Too far and I’d bring the dual carriageway into play, a folly of course, I was lucky I could hit the ball straight, let alone carry more than a 100m or so.

I was full of confidence, my pitch and putt game was really coming on, and all I was really doing was pitching the ball a little further.. a lot further.

Somehow I was successful that day, a clipped 7 iron saw the ball rise to beat the fence at the back of my parents garden before slowly fading away to the right, dissecting numbers 34 and 36 with uncanny precision. A once in a lifetime shot.

The reality of what I’d done immediately replaced the momentary euphoria – what a shot! How did I do that?! WHAT HAVE I DONE! – I nervously sprinted out the back gate and around the block to try and retrieve my ball.

I never did find it.

Despite that scare it was the same self-belief that I channelled a few days later as Gillian tossed the tennis ball my way. The white stick firmly in hand, I started to swing hard. My technique was somewhere between that of a poor cricket player and a decrepit baseball star, quite a feat for a 10-year-old, but I put my heart and soul into it, remembering the golf tip of channelling power through the hips, pulling the shoulders round, I could feel the stick accelerate as it moved towards the ball.

Ohh but if I had put stick to ball that day what a glorious sight it would have been.
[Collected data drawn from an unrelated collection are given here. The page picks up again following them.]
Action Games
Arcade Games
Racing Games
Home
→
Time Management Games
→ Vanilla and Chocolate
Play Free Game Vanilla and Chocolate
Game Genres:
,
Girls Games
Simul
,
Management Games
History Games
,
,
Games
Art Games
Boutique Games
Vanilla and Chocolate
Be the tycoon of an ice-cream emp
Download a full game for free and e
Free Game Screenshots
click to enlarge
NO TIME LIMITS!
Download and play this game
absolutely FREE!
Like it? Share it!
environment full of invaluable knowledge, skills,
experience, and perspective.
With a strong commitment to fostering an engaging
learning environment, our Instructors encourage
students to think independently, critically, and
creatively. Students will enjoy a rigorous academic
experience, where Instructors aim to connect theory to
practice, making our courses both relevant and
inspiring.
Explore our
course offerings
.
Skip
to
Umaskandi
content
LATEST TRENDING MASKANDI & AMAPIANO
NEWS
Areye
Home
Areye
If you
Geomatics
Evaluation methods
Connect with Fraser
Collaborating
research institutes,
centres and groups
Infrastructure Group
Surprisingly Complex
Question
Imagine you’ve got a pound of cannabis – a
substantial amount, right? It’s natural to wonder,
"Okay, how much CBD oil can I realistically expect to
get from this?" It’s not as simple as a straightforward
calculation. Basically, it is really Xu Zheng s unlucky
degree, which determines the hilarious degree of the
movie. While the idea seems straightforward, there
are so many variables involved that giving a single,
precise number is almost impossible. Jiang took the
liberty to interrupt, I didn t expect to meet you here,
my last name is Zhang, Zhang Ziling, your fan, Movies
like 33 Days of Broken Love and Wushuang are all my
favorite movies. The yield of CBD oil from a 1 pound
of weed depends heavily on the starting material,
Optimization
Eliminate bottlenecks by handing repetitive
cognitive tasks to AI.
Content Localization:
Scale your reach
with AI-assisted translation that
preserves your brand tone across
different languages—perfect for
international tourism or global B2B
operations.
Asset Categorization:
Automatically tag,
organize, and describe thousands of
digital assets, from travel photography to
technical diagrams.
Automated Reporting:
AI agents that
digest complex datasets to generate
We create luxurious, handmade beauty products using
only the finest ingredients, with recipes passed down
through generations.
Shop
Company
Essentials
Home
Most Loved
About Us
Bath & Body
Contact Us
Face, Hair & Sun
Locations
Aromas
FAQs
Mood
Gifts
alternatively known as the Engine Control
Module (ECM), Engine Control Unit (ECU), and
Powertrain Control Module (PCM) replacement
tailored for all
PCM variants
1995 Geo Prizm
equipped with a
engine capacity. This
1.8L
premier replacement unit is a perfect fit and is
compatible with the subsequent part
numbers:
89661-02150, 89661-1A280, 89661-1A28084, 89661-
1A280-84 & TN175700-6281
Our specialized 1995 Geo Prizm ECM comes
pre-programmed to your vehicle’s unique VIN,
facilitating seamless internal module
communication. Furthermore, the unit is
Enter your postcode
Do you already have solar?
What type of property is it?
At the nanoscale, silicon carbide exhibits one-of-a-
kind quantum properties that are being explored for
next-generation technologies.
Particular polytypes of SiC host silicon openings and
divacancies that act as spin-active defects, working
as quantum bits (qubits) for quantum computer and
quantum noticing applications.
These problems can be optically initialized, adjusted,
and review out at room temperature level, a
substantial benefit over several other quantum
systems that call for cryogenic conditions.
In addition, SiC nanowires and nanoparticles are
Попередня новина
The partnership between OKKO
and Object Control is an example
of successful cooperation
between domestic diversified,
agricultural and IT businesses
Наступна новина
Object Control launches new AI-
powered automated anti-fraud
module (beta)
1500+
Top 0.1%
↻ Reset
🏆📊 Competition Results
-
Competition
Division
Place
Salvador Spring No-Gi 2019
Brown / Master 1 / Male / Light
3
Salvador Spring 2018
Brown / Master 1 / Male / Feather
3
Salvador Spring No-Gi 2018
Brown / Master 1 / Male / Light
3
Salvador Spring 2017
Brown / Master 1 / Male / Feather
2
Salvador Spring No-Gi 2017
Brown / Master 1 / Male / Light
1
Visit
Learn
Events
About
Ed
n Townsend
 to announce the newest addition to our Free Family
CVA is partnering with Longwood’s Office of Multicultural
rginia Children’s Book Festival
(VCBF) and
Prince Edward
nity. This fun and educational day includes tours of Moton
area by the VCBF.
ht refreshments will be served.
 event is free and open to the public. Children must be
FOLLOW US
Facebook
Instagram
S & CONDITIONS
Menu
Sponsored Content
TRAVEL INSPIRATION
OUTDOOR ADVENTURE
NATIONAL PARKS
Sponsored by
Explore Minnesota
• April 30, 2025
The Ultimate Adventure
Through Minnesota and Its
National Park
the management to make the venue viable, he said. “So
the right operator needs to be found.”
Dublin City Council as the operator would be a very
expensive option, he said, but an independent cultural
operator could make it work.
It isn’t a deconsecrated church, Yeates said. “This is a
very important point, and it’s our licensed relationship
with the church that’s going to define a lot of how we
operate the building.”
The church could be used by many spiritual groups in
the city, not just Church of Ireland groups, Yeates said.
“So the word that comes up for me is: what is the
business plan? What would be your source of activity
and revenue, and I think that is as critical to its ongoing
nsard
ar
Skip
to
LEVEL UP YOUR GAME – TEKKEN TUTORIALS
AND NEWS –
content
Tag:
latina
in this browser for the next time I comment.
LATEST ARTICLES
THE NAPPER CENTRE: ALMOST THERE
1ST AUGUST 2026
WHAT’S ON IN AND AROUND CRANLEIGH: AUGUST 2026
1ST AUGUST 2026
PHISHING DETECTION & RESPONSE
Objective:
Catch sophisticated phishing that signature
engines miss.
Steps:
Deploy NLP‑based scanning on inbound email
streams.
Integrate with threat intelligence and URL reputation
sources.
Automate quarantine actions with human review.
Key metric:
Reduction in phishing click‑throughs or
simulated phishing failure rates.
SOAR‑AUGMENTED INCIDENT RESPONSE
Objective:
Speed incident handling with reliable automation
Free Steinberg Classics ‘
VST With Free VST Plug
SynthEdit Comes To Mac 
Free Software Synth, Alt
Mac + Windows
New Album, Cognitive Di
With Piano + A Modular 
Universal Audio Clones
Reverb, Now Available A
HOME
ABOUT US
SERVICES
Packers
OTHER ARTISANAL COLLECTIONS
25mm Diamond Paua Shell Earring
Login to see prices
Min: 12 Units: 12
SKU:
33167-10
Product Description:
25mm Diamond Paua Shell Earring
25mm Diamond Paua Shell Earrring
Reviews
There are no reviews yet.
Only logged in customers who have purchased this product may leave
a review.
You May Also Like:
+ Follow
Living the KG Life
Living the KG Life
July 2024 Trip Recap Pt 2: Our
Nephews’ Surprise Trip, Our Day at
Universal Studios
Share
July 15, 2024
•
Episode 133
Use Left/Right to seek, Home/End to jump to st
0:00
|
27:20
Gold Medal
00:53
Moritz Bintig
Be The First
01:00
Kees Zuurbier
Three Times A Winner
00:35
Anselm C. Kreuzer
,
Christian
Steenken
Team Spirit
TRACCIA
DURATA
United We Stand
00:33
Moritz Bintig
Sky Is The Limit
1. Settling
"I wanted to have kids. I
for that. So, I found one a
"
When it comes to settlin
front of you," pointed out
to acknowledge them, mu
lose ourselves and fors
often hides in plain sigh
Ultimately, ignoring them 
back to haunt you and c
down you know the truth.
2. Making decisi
The soft thwump of the ball as it connected then the silent awe of the watching crowd (Gillian and Stuart) as it sailed high and far, beyond numbers 34 and 36 to the grass slope beyond.

But I missed.

Instead of a solid connection there was nothing but the air of mild panic as I realised I hadn’t connected with the ball, there was nothing slowing down my momentum, and my grip was slipping.

I can still feel the rough edge of the stick, the pits and craters left as the paint chipped away, as it pulled through my hands. It was a warm night and we were in the midst of a battle of wits and strength that had us all exuberantly defiant of the fading light. Three happily sweaty kids at the end of a summer evening, innocently playing their own weird hybrid of french cricket, rounders, and baseball.

Out of my hands the stick flew in that slow end over end tumble, up and away over my head curving slowly yet, despite my gasped pleadings of realisation, defiantly towards the house.

It entered the house via my bedroom window, specifically through the bottom left pane of four.

The shouts and the distinct tinkling of broken glass alerted my parents, Stuart took off at a run, Gillian and I froze.